**Supplied records**
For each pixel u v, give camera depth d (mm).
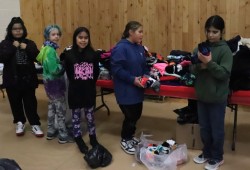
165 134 3480
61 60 3211
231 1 4281
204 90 2533
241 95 2764
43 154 3092
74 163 2904
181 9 4586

**Exercise brief**
When you retype the listing, keep every line exactly as it is and drop the pictures.

**Written solution**
For each pixel u v, give camera depth d (mm).
165 134 3480
61 60 3211
231 1 4281
204 90 2533
241 95 2764
43 154 3092
74 163 2904
181 9 4586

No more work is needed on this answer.